***** READING TEXT *****

The Zapatista uprising: twenty years on

December 11, 2013
Zapatistas march in Chiapas, December 2012.

The tide of history sometimes surges out of the most unexpected places. Twenty years ago, the Zapatista indigenous uprising broke out in the southern Mexican state of Chiapas.

Zapatismo, limiting itself to operating in Chiapas, may be an incomplete solution to the national rule of the capitalist class, but the Zapatista rising in 1994 was a big advance in Latin America’s liberation struggle.

The Chiapan anti-neoliberal network founded in the 1980s was named after Emiliano Zapata, whose memory had always been cherished in this region. Of the many voices that emerged during the Mexican revolution that broke out in 1910, Zapata’s was always the one most focused on expanding the autonomy of Mexico’s long-oppressed campesino indigenous class.

Zapata’s vision featured small, landed communities planning their own destinies to create a patchwork of self-sustaining, mutually respectful pueblos. It was a melange of traditional Mayan communalism and European libertarian socialism.

Zapata was assassinated in 1911 and the revolution degenerated into the decades-long rule of the Party of Institutional Revolution (PRI). Mexico became a one-party state paying lip service at orchestrated rallies to the ideals of popular sovereignty, but the PRI actually governed on behalf of domestic elites and the ever-watchful colossus to the north.

***** DATA EXTRACT *****

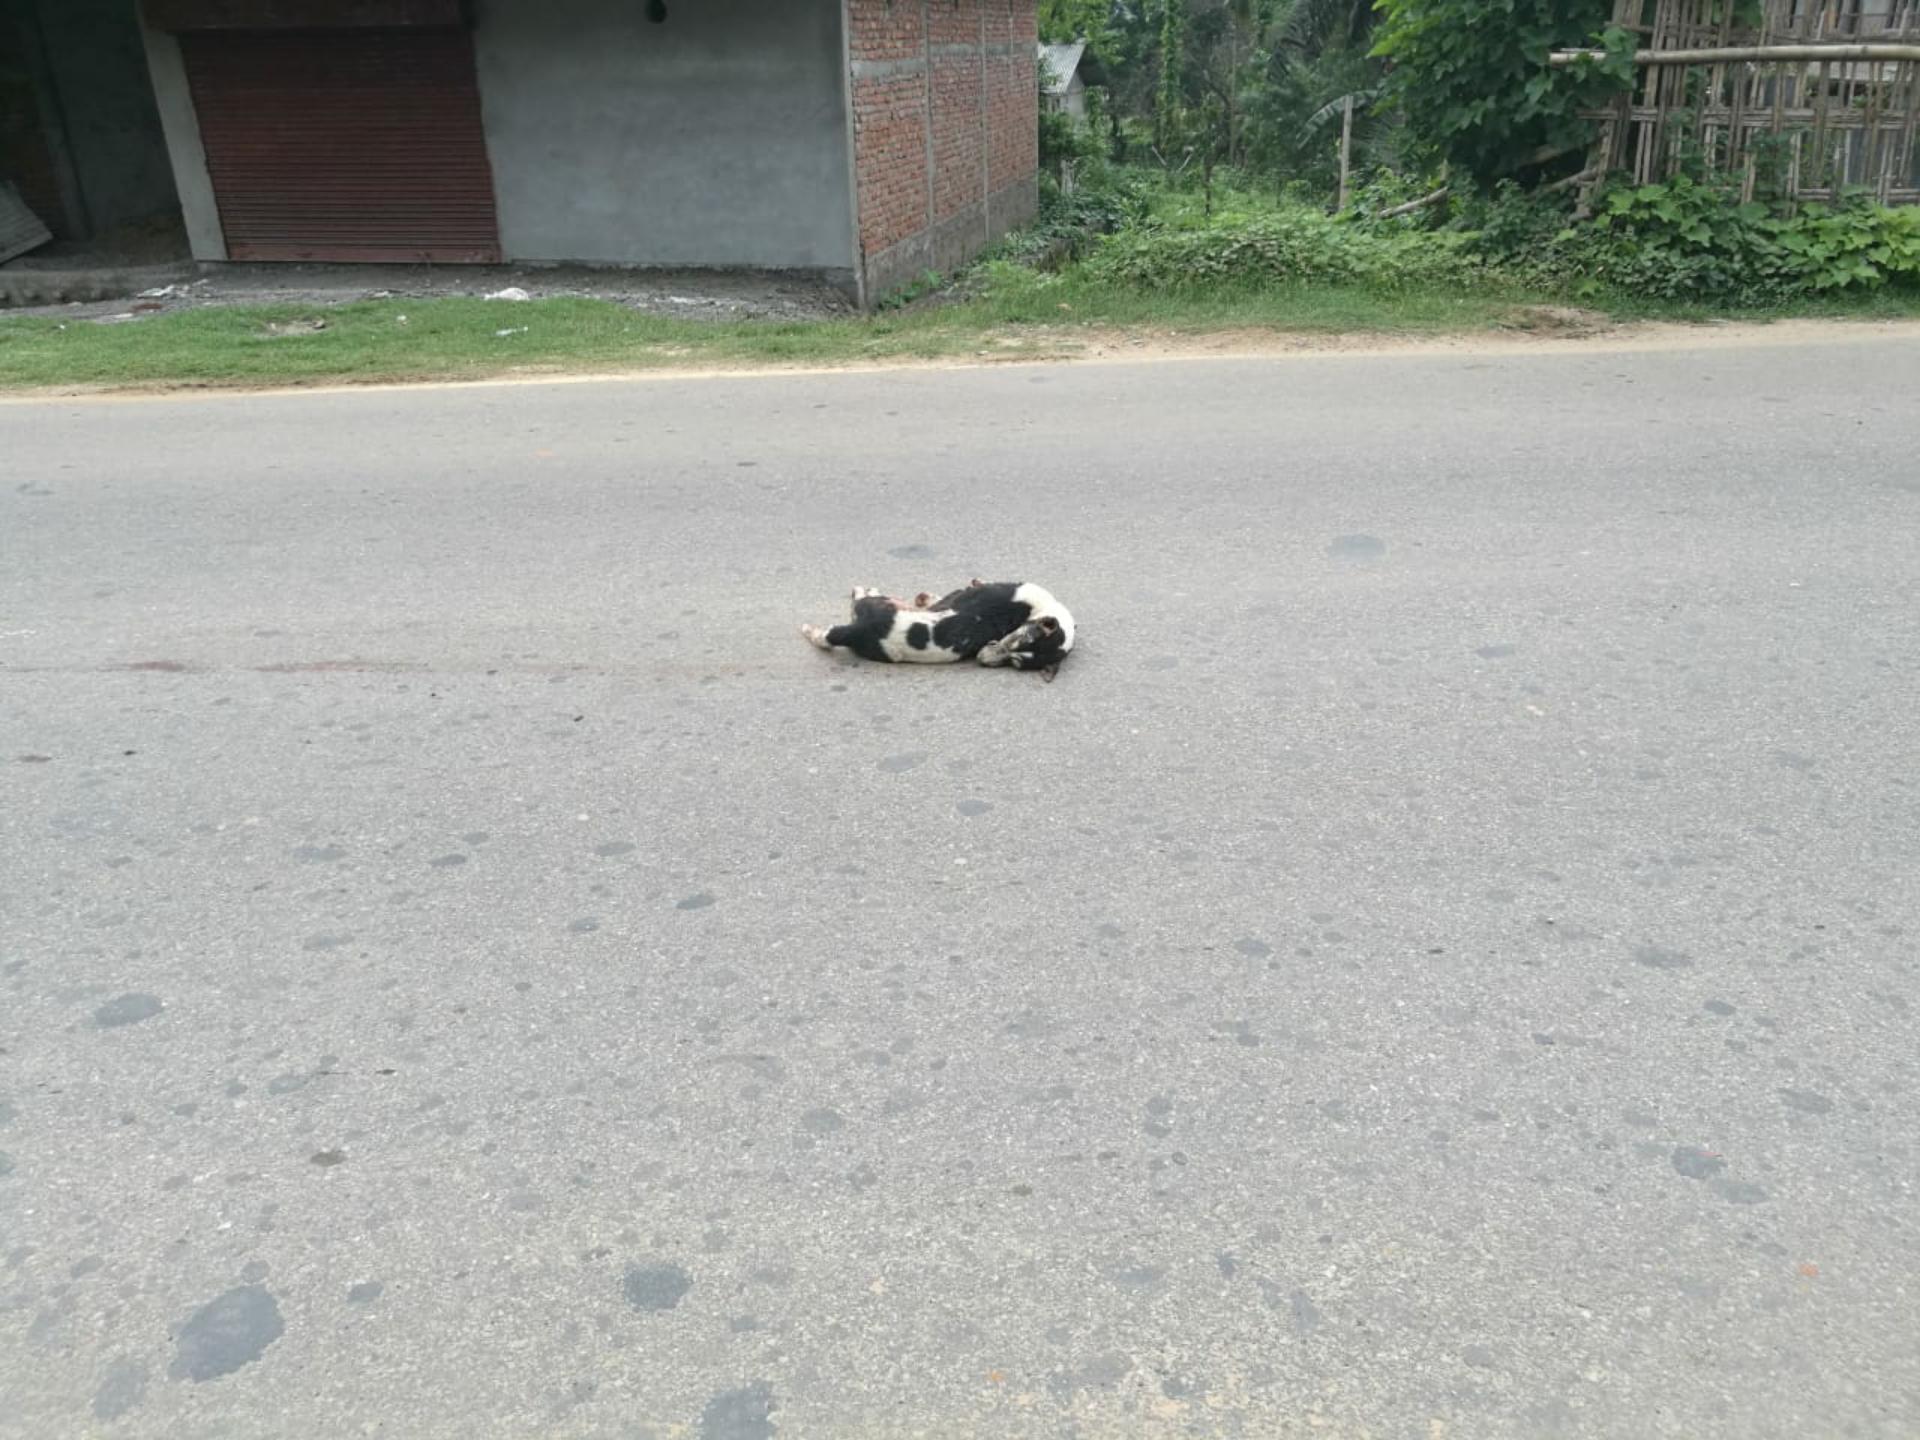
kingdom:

*****

• PARTS OF THE EXERCISE
1. Can you transcribe the Zapatista article between "The Zapatista uprising: twenty" and "campesino indigenous class.", inclusive?
2. Will you pick up the article on the Zapatista uprising after its last sentence and keep writing it?

• THE RESULTS
1.
The Zapatista uprising: twenty years on

December 11, 2013
Zapatistas march in Chiapas, December 2012.

The tide of history sometimes surges out of the most unexpected places. Twenty years ago, the Zapatista indigenous uprising broke out in the southern Mexican state of Chiapas.

Zapatismo, limiting itself to operating in Chiapas, may be an incomplete solution to the national rule of the capitalist class, but the Zapatista rising in 1994 was a big advance in Latin America’s liberation struggle.

The Chiapan anti-neoliberal network founded in the 1980s was named after Emiliano Zapata, whose memory had always been cherished in this region. Of the many voices that emerged during the Mexican revolution that broke out in 1910, Zapata’s was always the one most focused on expanding the autonomy of Mexico’s long-oppressed campesino indigenous class.

2.
No event symbolised this more than the 1968 Tlatelolco massacre of protesting students.


By the early 1990s, US overlordship of Mexico had reached unprecedented levels of control. The terms of the North American Free Trade Agreement (NAFTA), which came into effect on January 1, 1994, underscored the dramatic power US corporate interests held over Mexico.

Everything was on the table in the “free trade” negotiations, including indigenous land rights that had been enshrined in Article 27 of the 1917 constitution. This was one of the few revolutionary gains that had not been whittled away.

Traditionally inalienable indigenous land holdings (ejidos) were to be broken up by NAFTA. This allowed multinational corporations to move in, take over and exploit the natural resources of the region.

It was pure neoliberalism and nothing short of a death sentence for indigenous communities.

Unbeknown to the self-styled masters of the world, flushed with triumphal capitalist zeal after the recent end of the Cold War, the Zapatista Army of National Liberation (EZLN)-- many of whose commanders belonged to the Tlatelolco generation -- planned a counter-strike with the meagre resources at their disposal.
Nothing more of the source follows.